REQUEST |
Copy out every line of the material below, word for word and in the same order, without changing anything.

··· INPUT FOR THIS TASK ···

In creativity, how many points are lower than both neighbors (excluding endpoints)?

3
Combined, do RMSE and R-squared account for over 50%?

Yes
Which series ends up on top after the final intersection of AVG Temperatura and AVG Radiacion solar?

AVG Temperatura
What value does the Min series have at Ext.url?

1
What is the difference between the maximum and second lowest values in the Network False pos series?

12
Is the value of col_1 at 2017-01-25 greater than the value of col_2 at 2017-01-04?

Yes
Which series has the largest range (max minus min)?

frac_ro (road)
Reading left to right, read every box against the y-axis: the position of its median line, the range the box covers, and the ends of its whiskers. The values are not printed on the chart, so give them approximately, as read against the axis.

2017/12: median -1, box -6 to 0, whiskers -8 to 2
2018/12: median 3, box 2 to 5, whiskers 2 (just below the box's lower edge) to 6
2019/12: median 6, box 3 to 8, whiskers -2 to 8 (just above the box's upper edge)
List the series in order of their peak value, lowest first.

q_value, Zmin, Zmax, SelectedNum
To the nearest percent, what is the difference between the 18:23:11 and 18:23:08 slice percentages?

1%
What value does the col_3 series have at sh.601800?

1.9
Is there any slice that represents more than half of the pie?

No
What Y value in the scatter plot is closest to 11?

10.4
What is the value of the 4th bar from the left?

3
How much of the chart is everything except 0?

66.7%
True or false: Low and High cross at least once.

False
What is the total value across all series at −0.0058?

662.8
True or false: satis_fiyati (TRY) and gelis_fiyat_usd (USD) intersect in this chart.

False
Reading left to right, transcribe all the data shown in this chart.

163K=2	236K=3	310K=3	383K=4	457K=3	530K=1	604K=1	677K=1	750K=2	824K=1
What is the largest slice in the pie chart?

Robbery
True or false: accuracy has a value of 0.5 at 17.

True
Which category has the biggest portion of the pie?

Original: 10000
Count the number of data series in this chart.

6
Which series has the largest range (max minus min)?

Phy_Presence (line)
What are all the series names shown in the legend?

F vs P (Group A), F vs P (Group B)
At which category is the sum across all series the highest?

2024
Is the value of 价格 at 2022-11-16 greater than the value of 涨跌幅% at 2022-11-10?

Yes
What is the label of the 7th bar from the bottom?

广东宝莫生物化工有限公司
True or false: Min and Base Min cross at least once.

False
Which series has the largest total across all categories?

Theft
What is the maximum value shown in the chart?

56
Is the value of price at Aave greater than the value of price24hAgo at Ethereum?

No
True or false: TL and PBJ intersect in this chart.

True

···

TASK OUTPUT |
In creativity, how many points are lower than both neighbors (excluding endpoints)?

3
Combined, do RMSE and R-squared account for over 50%?

Yes
Which series ends up on top after the final intersection of AVG Temperatura and AVG Radiacion solar?

AVG Temperatura
What value does the Min series have at Ext.url?

1
What is the difference between the maximum and second lowest values in the Network False pos series?

12
Is the value of col_1 at 2017-01-25 greater than the value of col_2 at 2017-01-04?

Yes
Which series has the largest range (max minus min)?

frac_ro (road)
Reading left to right, read every box against the y-axis: the position of its median line, the range the box covers, and the ends of its whiskers. The values are not printed on the chart, so give them approximately, as read against the axis.

2017/12: median -1, box -6 to 0, whiskers -8 to 2
2018/12: median 3, box 2 to 5, whiskers 2 (just below the box's lower edge) to 6
2019/12: median 6, box 3 to 8, whiskers -2 to 8 (just above the box's upper edge)
List the series in order of their peak value, lowest first.

q_value, Zmin, Zmax, SelectedNum
To the nearest percent, what is the difference between the 18:23:11 and 18:23:08 slice percentages?

1%
What value does the col_3 series have at sh.601800?

1.9
Is there any slice that represents more than half of the pie?

No
What Y value in the scatter plot is closest to 11?

10.4
What is the value of the 4th bar from the left?

3
How much of the chart is everything except 0?

66.7%
True or false: Low and High cross at least once.

False
What is the total value across all series at −0.0058?

662.8
True or false: satis_fiyati (TRY) and gelis_fiyat_usd (USD) intersect in this chart.

False
Reading left to right, transcribe all the data shown in this chart.

163K=2	236K=3	310K=3	383K=4	457K=3	530K=1	604K=1	677K=1	750K=2	824K=1
What is the largest slice in the pie chart?

Robbery
True or false: accuracy has a value of 0.5 at 17.

True
Which category has the biggest portion of the pie?

Original: 10000
Count the number of data series in this chart.

6
Which series has the largest range (max minus min)?

Phy_Presence (line)
What are all the series names shown in the legend?

F vs P (Group A), F vs P (Group B)
At which category is the sum across all series the highest?

2024
Is the value of 价格 at 2022-11-16 greater than the value of 涨跌幅% at 2022-11-10?

Yes
What is the label of the 7th bar from the bottom?

广东宝莫生物化工有限公司
True or false: Min and Base Min cross at least once.

False
Which series has the largest total across all categories?

Theft
What is the maximum value shown in the chart?

56
Is the value of price at Aave greater than the value of price24hAgo at Ethereum?

No
True or false: TL and PBJ intersect in this chart.

True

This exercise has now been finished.